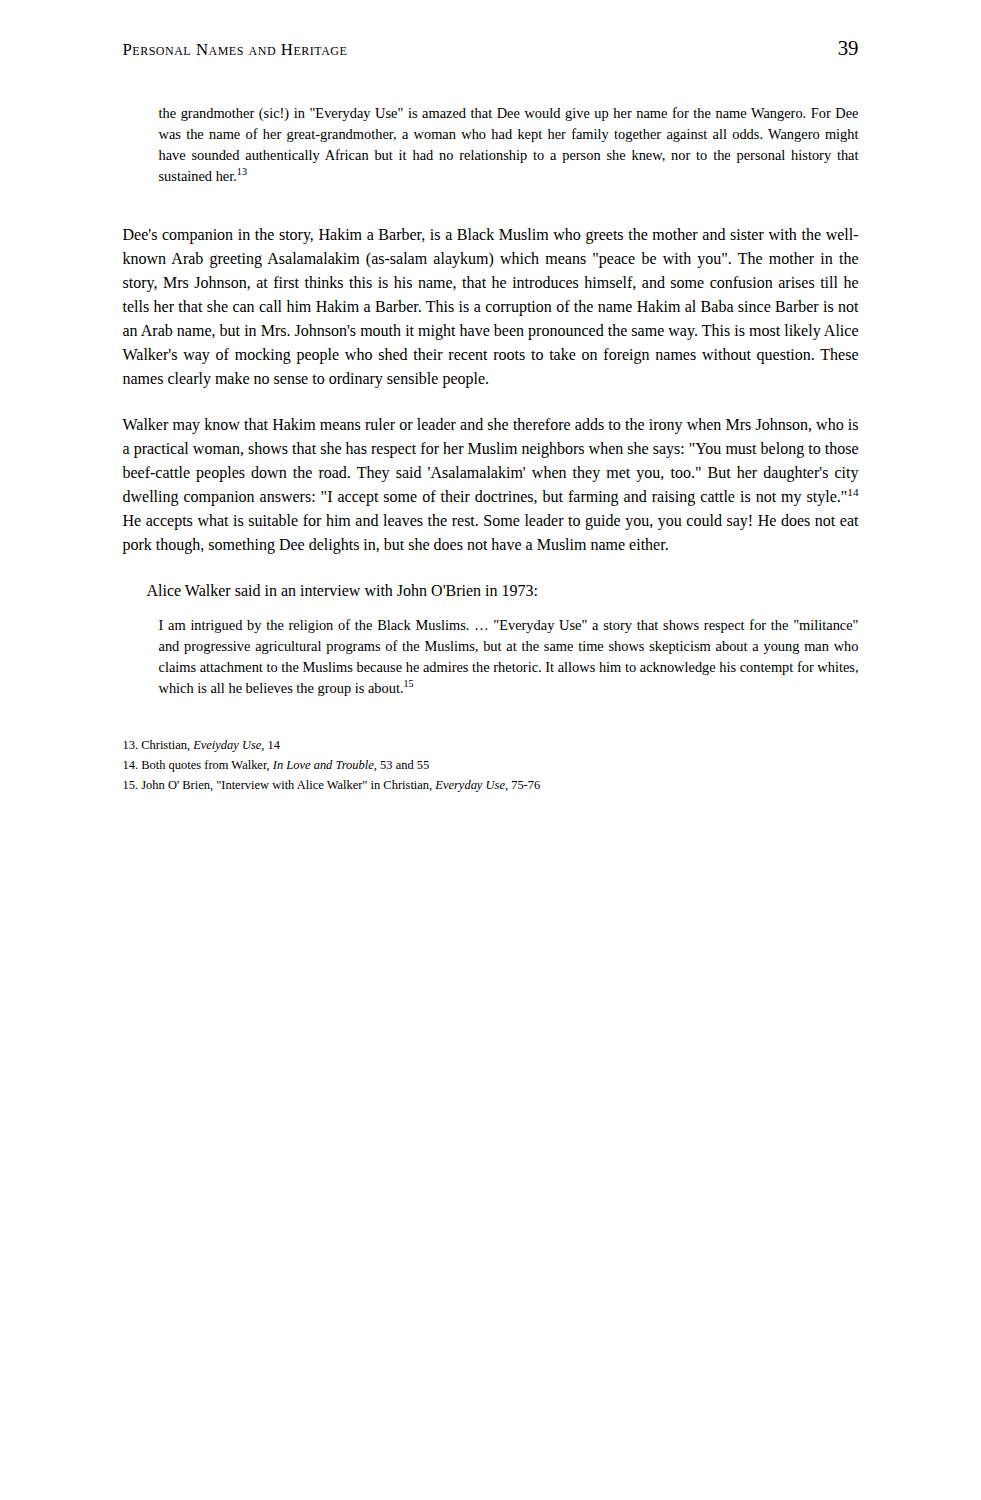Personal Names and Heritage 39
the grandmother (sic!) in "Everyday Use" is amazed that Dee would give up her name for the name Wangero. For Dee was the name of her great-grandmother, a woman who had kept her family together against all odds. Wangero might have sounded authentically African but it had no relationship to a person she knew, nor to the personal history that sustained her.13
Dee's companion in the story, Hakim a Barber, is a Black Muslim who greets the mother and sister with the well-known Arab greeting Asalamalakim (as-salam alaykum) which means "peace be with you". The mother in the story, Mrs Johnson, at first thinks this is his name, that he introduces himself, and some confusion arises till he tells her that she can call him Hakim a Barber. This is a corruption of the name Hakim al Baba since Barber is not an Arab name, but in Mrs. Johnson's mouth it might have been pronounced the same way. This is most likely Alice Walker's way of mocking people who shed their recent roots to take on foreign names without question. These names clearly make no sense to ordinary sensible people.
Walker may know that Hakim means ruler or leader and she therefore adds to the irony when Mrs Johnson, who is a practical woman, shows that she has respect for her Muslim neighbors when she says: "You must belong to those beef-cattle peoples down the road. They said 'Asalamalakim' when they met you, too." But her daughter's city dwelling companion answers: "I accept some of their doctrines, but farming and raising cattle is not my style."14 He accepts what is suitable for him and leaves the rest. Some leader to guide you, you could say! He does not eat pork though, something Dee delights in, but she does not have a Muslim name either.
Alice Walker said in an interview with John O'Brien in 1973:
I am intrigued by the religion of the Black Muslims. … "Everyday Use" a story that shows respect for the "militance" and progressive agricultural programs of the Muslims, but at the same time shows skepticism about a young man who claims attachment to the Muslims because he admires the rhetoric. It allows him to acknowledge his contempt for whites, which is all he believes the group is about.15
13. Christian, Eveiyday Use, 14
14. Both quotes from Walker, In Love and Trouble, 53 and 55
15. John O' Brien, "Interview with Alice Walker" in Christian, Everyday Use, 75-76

━━━━━━

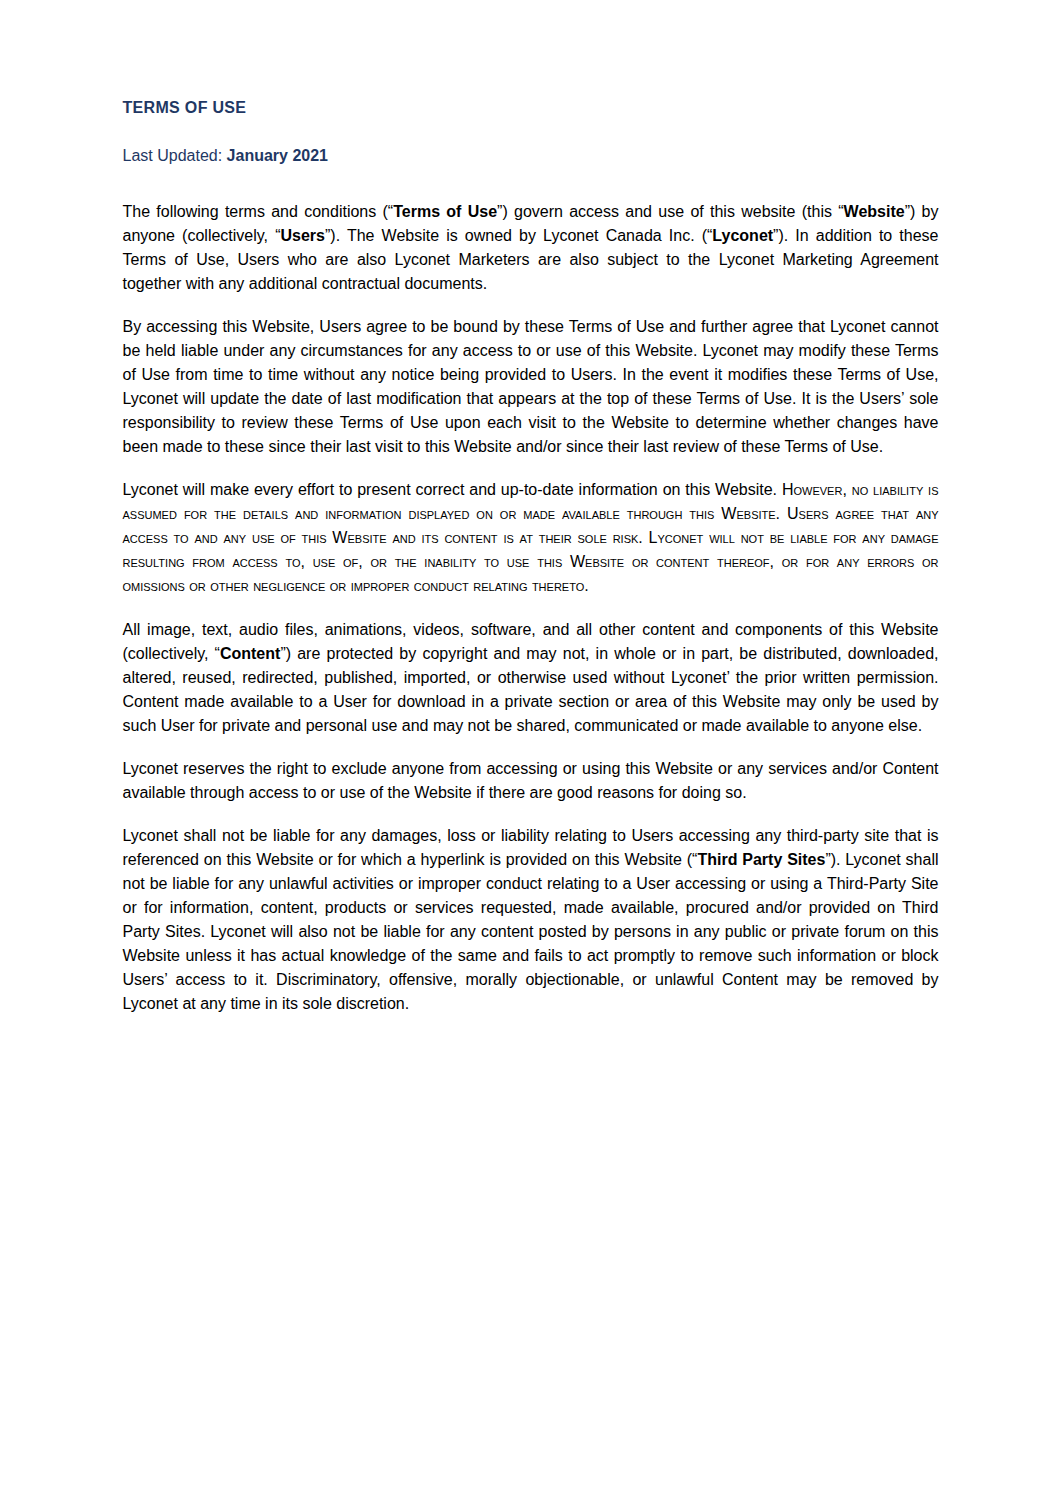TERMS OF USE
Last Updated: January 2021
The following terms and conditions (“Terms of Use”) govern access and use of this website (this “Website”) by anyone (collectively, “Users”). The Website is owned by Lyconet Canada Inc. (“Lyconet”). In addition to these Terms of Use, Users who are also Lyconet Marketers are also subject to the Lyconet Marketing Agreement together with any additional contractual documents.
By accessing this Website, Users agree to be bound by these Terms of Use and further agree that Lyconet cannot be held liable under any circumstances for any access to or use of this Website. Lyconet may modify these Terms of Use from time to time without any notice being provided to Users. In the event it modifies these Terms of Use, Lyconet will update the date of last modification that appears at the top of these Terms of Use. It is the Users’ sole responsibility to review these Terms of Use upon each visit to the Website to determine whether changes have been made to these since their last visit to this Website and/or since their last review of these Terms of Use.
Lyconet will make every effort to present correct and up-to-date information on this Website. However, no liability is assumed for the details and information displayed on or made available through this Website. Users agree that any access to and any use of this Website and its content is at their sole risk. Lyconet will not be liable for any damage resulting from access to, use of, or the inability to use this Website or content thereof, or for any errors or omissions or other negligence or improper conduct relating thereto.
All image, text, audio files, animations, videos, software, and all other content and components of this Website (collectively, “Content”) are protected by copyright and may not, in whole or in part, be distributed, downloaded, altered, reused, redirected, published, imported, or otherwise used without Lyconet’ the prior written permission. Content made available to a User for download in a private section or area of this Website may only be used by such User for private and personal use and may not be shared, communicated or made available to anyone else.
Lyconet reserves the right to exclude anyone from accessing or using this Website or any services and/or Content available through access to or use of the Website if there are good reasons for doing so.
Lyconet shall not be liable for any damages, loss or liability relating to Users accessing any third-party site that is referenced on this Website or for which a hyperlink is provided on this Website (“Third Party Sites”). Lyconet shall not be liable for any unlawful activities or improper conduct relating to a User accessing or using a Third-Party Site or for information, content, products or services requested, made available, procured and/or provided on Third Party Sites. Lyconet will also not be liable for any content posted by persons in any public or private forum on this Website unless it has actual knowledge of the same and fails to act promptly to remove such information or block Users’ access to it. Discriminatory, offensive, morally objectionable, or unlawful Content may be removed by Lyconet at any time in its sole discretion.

━━━━━━

> [TASK ITEM]: State the number of lines in the records above that contain the string "Christian", and give nothing else.

> [SOLVED EXERCISE]: 2